Directions for this task:
Copy the rows below word for word, from the first line up to and including the line with "Frühjahr in und um Berlin".

Data shown:
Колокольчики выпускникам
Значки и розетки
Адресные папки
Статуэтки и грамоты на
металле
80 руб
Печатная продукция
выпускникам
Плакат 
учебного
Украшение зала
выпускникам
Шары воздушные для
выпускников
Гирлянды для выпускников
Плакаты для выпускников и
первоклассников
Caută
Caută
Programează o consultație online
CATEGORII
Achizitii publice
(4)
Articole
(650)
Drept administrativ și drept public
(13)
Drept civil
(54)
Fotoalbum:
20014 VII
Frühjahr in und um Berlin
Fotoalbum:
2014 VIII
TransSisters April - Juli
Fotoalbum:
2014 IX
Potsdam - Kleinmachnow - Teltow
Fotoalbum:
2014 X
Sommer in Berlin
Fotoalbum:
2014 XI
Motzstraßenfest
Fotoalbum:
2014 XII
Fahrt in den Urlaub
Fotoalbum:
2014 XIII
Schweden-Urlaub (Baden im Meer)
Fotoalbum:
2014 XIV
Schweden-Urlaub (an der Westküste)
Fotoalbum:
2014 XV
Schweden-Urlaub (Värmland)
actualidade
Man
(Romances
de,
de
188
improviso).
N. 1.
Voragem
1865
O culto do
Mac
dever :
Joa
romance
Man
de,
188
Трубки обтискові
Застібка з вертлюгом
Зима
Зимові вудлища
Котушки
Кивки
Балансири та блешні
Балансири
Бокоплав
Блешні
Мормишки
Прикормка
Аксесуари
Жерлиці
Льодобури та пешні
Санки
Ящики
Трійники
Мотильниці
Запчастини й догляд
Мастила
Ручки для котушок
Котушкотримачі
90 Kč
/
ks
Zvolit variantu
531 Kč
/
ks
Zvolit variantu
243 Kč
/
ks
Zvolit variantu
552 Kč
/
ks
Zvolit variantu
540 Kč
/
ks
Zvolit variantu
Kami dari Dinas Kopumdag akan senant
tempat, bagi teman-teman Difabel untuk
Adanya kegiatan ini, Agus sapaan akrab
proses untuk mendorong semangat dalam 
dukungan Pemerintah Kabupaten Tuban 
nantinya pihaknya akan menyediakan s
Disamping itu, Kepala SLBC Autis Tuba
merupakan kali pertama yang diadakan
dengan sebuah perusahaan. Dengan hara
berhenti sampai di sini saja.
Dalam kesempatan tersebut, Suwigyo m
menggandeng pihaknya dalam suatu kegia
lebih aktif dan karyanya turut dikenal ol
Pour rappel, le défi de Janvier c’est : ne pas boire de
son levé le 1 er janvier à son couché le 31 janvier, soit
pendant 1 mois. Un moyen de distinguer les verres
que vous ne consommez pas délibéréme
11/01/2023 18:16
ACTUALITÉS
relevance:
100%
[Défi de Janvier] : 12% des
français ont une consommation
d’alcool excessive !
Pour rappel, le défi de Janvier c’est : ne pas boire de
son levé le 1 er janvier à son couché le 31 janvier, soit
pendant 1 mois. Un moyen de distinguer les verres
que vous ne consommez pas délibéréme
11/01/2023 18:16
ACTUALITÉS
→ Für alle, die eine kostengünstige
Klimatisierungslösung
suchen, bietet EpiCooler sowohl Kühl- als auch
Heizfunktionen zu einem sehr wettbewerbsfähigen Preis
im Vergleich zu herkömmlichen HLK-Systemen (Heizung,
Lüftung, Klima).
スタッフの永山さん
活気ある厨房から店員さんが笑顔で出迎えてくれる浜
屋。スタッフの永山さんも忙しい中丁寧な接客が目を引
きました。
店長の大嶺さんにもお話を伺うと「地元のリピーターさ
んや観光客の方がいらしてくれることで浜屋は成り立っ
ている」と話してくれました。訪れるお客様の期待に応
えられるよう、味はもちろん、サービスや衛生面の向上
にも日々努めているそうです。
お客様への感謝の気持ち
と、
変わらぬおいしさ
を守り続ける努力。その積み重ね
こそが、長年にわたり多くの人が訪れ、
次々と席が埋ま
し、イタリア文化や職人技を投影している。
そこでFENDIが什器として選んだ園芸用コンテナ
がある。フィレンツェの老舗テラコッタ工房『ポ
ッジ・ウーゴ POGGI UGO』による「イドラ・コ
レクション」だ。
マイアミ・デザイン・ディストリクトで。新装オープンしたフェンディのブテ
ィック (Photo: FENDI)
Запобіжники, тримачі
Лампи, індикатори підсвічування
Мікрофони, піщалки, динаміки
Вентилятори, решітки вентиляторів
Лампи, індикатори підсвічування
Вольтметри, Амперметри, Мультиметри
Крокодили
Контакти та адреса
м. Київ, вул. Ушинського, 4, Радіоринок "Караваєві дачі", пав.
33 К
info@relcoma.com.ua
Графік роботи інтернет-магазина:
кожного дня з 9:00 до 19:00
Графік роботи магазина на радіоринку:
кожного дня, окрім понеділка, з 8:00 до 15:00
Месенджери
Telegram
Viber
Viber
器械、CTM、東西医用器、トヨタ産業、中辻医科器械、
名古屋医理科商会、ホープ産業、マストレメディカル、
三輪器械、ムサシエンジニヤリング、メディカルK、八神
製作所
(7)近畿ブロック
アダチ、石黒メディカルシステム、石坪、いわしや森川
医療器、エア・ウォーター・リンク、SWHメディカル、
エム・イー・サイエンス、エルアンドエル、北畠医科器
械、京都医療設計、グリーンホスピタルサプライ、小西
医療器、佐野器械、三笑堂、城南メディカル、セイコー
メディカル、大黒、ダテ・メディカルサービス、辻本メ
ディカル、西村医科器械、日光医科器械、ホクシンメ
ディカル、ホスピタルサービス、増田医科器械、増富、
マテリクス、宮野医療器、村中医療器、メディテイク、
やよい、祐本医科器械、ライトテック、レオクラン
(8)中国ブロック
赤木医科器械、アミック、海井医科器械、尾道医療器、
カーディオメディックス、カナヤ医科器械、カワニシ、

Output of the exercise:
Колокольчики выпускникам
Значки и розетки
Адресные папки
Статуэтки и грамоты на
металле
80 руб
Печатная продукция
выпускникам
Плакат 
учебного
Украшение зала
выпускникам
Шары воздушные для
выпускников
Гирлянды для выпускников
Плакаты для выпускников и
первоклассников
Caută
Caută
Programează o consultație online
CATEGORII
Achizitii publice
(4)
Articole
(650)
Drept administrativ și drept public
(13)
Drept civil
(54)
Fotoalbum:
20014 VII
Frühjahr in und um Berlin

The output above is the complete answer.